Ah after thinking about it, I think I have an idea. If the alignment fails, you could divide the image up into 8 sub-images and fit all of those and take the best MI metric. This could be done with existing Dipy functions without modification. I'll give it a try for this example.

import numpy as np
from dipy.align import affine_registration, center_of_mass, translation, rigid, resample
from dipy.align.imaffine import MutualInformationMetric
from dipy.align.transforms import RigidTransform3D
import nibabel as nib
from itertools import product

moving = nib.load('sub-12_CT.nii.gz')
static = nib.load('sub-12_T1.mgz')

moving_data = np.array(moving.dataobj).astype(np.float32)
static_data = np.array(static.dataobj).astype(np.float32)

_, reg_affine = affine_registration(
    moving_data,
    static_data,
    moving_affine=moving.affine,
    static_affine=static.affine,
    nbins=32,
    metric='MI',
    pipeline=[center_of_mass, translation])

fits = dict()
angle = np.deg2rad(10)
x_rot = lambda theta: np.array([[1, 0, 0, 0], [0, np.cos(theta), -np.sin(theta), 0],
                                                      [0, np.sin(theta), np.cos(theta), 0], [0, 0, 0, 1]], dtype=float)
y_rot = lambda theta: np.array([[np.cos(theta), 0, np.sin(theta), 0], [0, 1, 0, 0], 
                                                      [-np.sin(theta), 0, np.cos(theta), 0], [0, 0, 0, 1]], dtype=float)
z_rot = lambda theta: np.array([[np.cos(theta), -np.sin(theta), 0, 0],
                                                      [np.sin(theta), np.cos(theta), 0, 0], [0, 0, 1, 0], [0, 0, 0, 1]], dtype=float)
for factors in product(*[range(-1, 2)] * 3):
    rot = x_rot(factors[0] * angle).dot(y_rot(factors[1] * angle)).dot(z_rot(factors[2] * angle))
    _, rigid_reg_affine = affine_registration(
        moving_data,
        static_data,
        moving_affine=moving.affine,
        static_affine=static.affine,
        nbins=32,
        metric='MI',
        pipeline=[rigid],
        starting_affine=np.dot(reg_affine, rot))
    moved = resample(
        moving=moving_data,
        moving_affine=moving.affine,
        static=static_data,
        static_affine=static.affine,
        between_affine=rigid_reg_affine)
    metric = MutualInformationMetric()
    transform = RigidTransform3D()
    metric.setup(transform, static_data, np.array(moved.dataobj), static.affine, static.affine)
    metric._update_mutual_information(transform.get_identity_parameters())
    fits[metric.metric_val] = rigid_reg_affine

print(sorted(fits.keys()))
rigid_reg_affine = fits[max(fits])

moved = resample(
        moving=moving_data,
        moving_affine=moving.affine,
        static=static_data,
        static_affine=static.affine,
        between_affine=rigid_reg_affine)
nib.save(moved, 'sub-12_CT_aligned_best.mgz')
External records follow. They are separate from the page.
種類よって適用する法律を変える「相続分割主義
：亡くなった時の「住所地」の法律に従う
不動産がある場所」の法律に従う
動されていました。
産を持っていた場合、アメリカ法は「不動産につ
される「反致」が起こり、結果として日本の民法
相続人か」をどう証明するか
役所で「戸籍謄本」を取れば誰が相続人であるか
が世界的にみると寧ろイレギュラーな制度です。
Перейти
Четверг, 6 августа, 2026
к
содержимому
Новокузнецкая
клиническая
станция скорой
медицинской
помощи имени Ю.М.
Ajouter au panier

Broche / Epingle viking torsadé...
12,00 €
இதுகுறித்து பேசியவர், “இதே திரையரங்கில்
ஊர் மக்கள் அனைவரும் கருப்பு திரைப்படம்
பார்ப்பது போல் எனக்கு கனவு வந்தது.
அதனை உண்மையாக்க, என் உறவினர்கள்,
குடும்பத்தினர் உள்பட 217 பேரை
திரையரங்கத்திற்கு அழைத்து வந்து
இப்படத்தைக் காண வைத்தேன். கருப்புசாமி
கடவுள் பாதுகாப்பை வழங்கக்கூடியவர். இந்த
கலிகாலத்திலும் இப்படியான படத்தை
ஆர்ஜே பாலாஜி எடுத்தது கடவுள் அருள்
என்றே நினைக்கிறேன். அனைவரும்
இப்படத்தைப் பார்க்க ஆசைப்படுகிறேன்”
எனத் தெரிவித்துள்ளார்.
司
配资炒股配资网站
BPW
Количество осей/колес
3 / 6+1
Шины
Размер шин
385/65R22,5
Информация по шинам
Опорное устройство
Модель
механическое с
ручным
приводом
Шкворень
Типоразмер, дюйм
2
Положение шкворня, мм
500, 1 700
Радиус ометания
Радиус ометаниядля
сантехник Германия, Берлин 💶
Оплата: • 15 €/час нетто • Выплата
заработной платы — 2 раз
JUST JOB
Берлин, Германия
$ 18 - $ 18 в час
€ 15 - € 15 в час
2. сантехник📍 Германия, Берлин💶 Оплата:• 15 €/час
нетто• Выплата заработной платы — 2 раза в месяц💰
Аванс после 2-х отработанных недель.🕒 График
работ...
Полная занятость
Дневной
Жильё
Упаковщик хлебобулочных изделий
That's what I was thinking, I'll run it and update when I get the results.

EDIT: I'm trying one more idea by modifying this example that was subdividing the image to instead be starting from different rotations.
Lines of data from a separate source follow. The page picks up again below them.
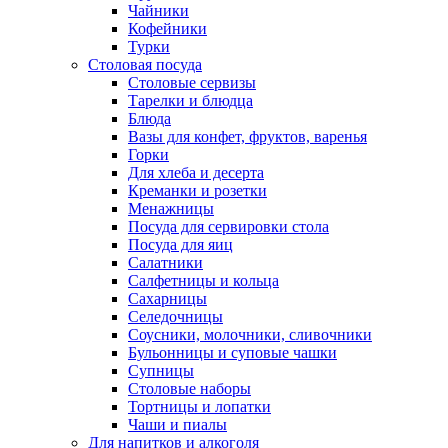
Чайники
Кофейники
Турки
Столовая посуда
Столовые сервизы
Тарелки и блюдца
Блюда
Вазы для конфет, фруктов, варенья
Горки
Для хлеба и десерта
Креманки и розетки
Менажницы
Посуда для сервировки стола
Посуда для яиц
Салатники
Салфетницы и кольца
Сахарницы
Селедочницы
Соусники, молочники, сливочники
Бульонницы и суповые чашки
Супницы
Столовые наборы
Тортницы и лопатки
Чаши и пиалы
Для напитков и алкоголя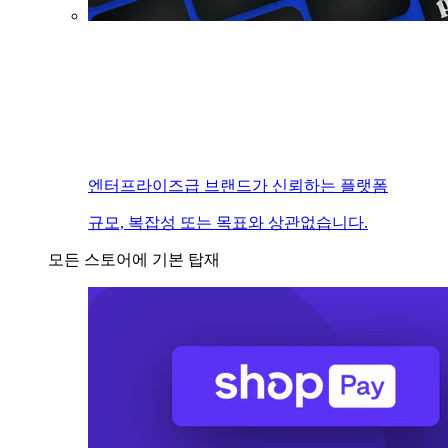
엔터프라이즈급 브랜드가 신뢰하는 플랫폼
규모, 복잡성 또는 목표와 상관없습니다.
모든 스토어에 기본 탑재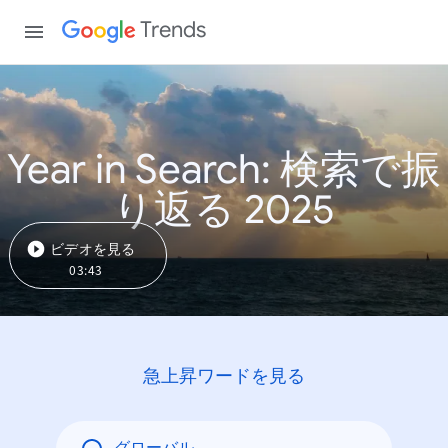
Trends
Year in Search: 検索で振
り返る 2025
ビデオを見る
03:43
急上昇ワードを見る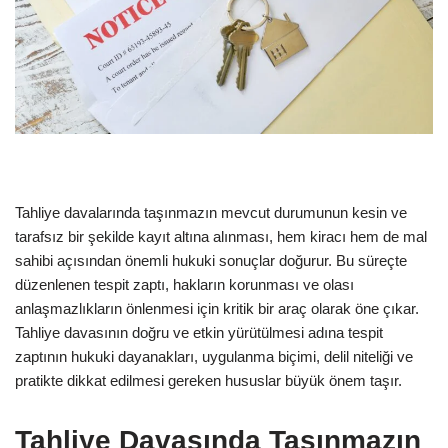
Tahliye davalarında taşınmazın mevcut durumunun kesin ve
tarafsız bir şekilde kayıt altına alınması, hem kiracı hem de mal
sahibi açısından önemli hukuki sonuçlar doğurur. Bu süreçte
düzenlenen tespit zaptı, hakların korunması ve olası
anlaşmazlıkların önlenmesi için kritik bir araç olarak öne çıkar.
Tahliye davasının doğru ve etkin yürütülmesi adına tespit
zaptının hukuki dayanakları, uygulanma biçimi, delil niteliği ve
pratikte dikkat edilmesi gereken hususlar büyük önem taşır.
Tahliye Davasında Taşınmazın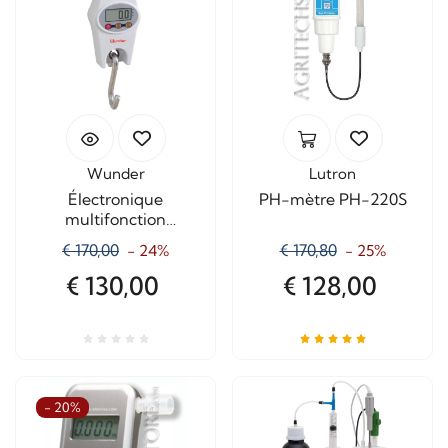
Wunder
Lutron
Électronique
PH-mètre PH-220S
multifonction
dynamomètre CR40
€ 170,00
€ 170,80
- 24%
- 25%
Capacité Kg. 40
€ 130,00
€ 128,00
- 20%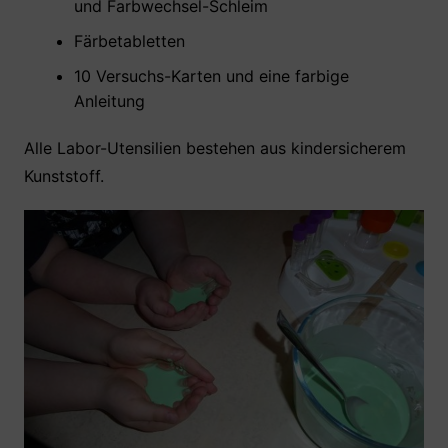
und Farbwechsel-Schleim
Färbetabletten
10 Versuchs-Karten und eine farbige
Anleitung
Alle Labor-Utensilien bestehen aus kindersicherem
Kunststoff.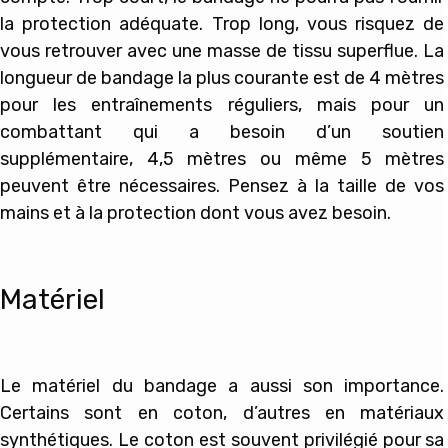
la protection adéquate. Trop long, vous risquez de
vous retrouver avec une masse de tissu superflue. La
longueur de bandage la plus courante est de 4 mètres
pour les entraînements réguliers, mais pour un
combattant qui a besoin d’un soutien
supplémentaire, 4,5 mètres ou même 5 mètres
peuvent être nécessaires. Pensez à la taille de vos
mains et à la protection dont vous avez besoin.
Matériel
Le matériel du bandage a aussi son importance.
Certains sont en coton, d’autres en matériaux
synthétiques. Le coton est souvent privilégié pour sa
alexrockhill commented 2 years ago

Nope, didn't work here's what was printed

[0.04834651995765701, 0.06616670645292315, 0.06938223382793579, 0.09937423106217762, 0.10319763311401721, 0.10880012822782431, 0.11236077393632106, 0.11291619515587295]
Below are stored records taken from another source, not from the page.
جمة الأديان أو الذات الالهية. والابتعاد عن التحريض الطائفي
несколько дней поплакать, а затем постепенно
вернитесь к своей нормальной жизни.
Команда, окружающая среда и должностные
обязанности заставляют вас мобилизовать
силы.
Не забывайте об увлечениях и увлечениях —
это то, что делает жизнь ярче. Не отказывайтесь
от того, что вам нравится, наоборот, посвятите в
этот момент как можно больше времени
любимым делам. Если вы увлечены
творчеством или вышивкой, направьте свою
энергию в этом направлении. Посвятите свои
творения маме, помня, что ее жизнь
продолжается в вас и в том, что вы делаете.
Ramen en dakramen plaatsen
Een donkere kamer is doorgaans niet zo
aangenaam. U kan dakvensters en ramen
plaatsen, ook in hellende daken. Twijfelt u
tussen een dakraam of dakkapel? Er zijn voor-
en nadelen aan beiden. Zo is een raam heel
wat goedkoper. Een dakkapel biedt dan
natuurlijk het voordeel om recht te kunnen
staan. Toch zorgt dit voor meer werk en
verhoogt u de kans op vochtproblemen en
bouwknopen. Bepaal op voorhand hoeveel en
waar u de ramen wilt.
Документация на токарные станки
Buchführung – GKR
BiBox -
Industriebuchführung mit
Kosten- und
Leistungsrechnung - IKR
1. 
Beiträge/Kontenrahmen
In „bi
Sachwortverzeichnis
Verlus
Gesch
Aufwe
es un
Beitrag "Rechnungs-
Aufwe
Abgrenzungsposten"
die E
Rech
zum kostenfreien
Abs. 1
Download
I'm out of ideas, I think they'll just have to be manually aligned.

I'll close this tomorrow unless anyone else has ideas.

alexrockhill commented 2 years ago

I tried another idea of starting with different initial rotations (above) and no dice for that either. I'm going to go ahead and close and say there isn't a good solution at this time.